2. Summarize the pros and cons of “live” (attenuated) vs. “killed” (inactivated) vaccines.
2.1. The mechanisms of Treg action remain poorly understood and contentious. Differences between in vitro and in vivo requirements, particularly with regard to the inhibitory cytokines IL-10 and TGF-β, have fuelled the controversy. Many of the discrepancies may arise because, unlike the controlled environment of in vitro suppression, in any given in vivo model the stage of activation or anatomical location of successful target T-cell–Treg interactions has been poorly defined. The latest identification of new (and revamped) inhibitory mechanisms may bridge the in vitro and in vivo divide. As recently reviewed,66suppressive mechanisms can be divided into three categories: cell–cell contact, local secretion of inhibitory cytokines and local competition for growth factors (Fig. 2). In each category there are multiple examples of inhibitory pathways that are probably not mutually exclusive.
Figure 2
Mechanisms of regulatory T-cell (Treg) suppression. (a) Cell–cell contact. Tregs may suppress target cells via direct interaction of receptor–ligand pairs on Tregs and target cells; delivery of suppressive factors via gap junctions including cyclic adenosine monophosphate (cAMP); direct cytolysis; membrane-bound suppressive cytokines such as transforming growth factor-β (TGF-β); and/or indirectly via modulating the antigen-presenting cell (APC) through cell–cell contact, possibly through reverse signalling via Treg–cytotoxic T-lymphocyte antigen-4 (CTLA-4) engagement of B7 on dendritic cells. (b) Soluble suppressive factors.
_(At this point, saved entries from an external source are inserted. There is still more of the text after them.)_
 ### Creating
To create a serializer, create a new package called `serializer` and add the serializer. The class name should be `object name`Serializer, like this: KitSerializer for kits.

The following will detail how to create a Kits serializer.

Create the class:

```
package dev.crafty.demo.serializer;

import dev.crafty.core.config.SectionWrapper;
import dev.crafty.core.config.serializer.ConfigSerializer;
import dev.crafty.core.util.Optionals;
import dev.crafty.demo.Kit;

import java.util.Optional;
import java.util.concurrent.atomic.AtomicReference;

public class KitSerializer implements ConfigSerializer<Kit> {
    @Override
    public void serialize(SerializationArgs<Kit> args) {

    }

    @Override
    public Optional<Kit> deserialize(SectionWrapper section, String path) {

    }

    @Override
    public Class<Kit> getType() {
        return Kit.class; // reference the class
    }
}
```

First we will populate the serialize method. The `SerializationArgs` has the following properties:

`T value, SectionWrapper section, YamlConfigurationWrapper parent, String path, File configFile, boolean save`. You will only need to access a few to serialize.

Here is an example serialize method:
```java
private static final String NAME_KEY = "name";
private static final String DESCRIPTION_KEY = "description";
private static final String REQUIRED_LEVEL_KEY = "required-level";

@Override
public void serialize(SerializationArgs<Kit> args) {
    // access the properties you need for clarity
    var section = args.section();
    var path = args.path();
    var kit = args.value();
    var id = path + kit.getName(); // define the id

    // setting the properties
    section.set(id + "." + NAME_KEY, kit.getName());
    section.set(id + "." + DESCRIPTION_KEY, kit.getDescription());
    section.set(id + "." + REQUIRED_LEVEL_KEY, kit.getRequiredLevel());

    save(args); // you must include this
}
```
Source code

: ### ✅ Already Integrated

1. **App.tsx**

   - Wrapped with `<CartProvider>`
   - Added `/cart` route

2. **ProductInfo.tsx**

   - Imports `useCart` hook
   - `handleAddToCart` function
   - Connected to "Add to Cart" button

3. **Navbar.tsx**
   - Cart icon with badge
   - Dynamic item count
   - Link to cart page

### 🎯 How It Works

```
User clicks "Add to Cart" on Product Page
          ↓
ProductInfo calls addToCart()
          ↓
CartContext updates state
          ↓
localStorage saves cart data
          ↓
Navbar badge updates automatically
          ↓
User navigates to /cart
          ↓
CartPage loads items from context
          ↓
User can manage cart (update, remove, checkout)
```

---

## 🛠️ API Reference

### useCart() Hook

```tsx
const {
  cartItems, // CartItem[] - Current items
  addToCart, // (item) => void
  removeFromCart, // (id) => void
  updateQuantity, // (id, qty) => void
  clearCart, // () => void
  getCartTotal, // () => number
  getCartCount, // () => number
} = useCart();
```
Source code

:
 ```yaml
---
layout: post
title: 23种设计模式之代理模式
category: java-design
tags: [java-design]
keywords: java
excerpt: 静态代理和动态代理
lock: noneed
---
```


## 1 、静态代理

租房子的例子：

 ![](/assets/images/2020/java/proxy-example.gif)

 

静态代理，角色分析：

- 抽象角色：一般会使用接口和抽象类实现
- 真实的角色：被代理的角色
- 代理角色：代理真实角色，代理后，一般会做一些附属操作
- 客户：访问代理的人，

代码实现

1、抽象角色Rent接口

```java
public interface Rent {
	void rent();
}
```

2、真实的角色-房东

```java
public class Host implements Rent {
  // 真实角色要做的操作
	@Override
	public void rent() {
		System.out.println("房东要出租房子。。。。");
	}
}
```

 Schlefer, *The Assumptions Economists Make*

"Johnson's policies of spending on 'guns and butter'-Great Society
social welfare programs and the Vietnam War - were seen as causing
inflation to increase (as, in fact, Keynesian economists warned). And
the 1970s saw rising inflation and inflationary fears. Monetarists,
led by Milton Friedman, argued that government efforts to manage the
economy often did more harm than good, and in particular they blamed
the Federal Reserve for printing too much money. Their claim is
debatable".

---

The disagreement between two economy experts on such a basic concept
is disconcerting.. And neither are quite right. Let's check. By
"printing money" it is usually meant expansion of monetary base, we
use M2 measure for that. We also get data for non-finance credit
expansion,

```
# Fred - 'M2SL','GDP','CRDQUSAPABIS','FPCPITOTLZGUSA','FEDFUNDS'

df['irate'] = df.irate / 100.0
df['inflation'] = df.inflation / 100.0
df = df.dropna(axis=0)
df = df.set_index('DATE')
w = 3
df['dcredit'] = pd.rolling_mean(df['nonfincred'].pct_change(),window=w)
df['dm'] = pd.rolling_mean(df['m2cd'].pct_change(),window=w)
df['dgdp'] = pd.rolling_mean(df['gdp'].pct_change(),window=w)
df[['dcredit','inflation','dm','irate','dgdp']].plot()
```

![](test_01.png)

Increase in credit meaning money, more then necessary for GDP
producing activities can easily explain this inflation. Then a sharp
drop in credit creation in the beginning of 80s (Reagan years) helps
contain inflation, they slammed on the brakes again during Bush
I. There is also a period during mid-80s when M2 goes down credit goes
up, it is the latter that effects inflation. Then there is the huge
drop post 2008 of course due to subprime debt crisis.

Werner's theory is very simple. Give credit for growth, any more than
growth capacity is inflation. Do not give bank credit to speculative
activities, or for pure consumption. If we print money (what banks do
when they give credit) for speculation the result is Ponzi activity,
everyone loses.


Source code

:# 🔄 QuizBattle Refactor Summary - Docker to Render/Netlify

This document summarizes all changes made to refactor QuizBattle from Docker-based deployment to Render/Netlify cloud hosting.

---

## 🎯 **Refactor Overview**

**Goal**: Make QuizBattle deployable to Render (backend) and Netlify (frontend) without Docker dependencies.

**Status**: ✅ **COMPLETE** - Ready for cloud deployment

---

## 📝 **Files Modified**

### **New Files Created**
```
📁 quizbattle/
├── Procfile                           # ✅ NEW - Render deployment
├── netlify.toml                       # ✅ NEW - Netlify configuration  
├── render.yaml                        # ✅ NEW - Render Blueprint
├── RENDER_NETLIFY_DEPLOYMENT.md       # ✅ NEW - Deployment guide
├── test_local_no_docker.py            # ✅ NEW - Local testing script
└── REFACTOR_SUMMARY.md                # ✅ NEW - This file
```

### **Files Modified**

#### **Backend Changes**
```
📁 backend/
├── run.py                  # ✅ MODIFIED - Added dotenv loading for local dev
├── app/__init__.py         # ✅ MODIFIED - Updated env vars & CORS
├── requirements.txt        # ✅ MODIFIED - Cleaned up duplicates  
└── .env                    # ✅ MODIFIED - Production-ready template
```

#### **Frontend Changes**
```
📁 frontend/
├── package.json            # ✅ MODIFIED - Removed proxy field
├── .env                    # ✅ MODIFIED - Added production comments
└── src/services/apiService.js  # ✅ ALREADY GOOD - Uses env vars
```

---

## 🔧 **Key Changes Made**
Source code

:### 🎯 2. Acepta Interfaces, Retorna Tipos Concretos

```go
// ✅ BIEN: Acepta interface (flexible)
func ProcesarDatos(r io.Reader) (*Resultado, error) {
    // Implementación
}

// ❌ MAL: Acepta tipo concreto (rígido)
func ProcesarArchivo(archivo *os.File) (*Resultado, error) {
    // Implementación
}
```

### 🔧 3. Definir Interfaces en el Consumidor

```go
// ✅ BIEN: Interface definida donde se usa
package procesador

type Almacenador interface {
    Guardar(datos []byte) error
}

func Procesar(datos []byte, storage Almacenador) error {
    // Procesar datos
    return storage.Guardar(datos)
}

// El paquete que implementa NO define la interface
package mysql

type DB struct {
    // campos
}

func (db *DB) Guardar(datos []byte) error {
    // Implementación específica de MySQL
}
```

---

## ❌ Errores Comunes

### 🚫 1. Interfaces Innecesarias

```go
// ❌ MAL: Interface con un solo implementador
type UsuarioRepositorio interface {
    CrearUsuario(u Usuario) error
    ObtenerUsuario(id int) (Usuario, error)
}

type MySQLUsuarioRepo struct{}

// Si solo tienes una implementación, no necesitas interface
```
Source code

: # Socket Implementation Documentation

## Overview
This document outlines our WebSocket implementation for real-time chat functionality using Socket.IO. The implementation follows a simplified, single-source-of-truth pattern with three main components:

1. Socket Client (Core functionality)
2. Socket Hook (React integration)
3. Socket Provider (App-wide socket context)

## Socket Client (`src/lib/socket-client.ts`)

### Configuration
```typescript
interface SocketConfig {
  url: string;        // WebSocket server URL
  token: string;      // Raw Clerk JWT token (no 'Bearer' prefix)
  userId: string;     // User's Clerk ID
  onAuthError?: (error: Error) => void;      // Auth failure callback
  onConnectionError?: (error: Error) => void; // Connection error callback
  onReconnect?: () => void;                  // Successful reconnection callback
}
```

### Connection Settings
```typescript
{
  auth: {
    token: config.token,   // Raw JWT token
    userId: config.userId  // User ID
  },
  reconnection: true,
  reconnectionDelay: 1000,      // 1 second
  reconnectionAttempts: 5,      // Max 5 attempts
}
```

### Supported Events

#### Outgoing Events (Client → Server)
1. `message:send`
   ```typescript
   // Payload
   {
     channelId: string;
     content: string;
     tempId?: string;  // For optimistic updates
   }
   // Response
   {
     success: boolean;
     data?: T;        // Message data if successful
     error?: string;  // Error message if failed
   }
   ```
Tregs can directly secrete interleukin-10 (IL-10), TGF-β and IL-35 or induce APCs to secrete such factors. Expression of CD73/CD39 by Tregs facilitates the local generation of adenosine that can down-modulate immune function. (c) Competition. Tregs may compete for some cytokines that signal via receptors that contain the common γ-chain (IL-2, IL-4 and IL-7). Additionally they may compete for APC costimulation via constitutive expression of CTLA-4. Red arrow indicates an inhibitory signal.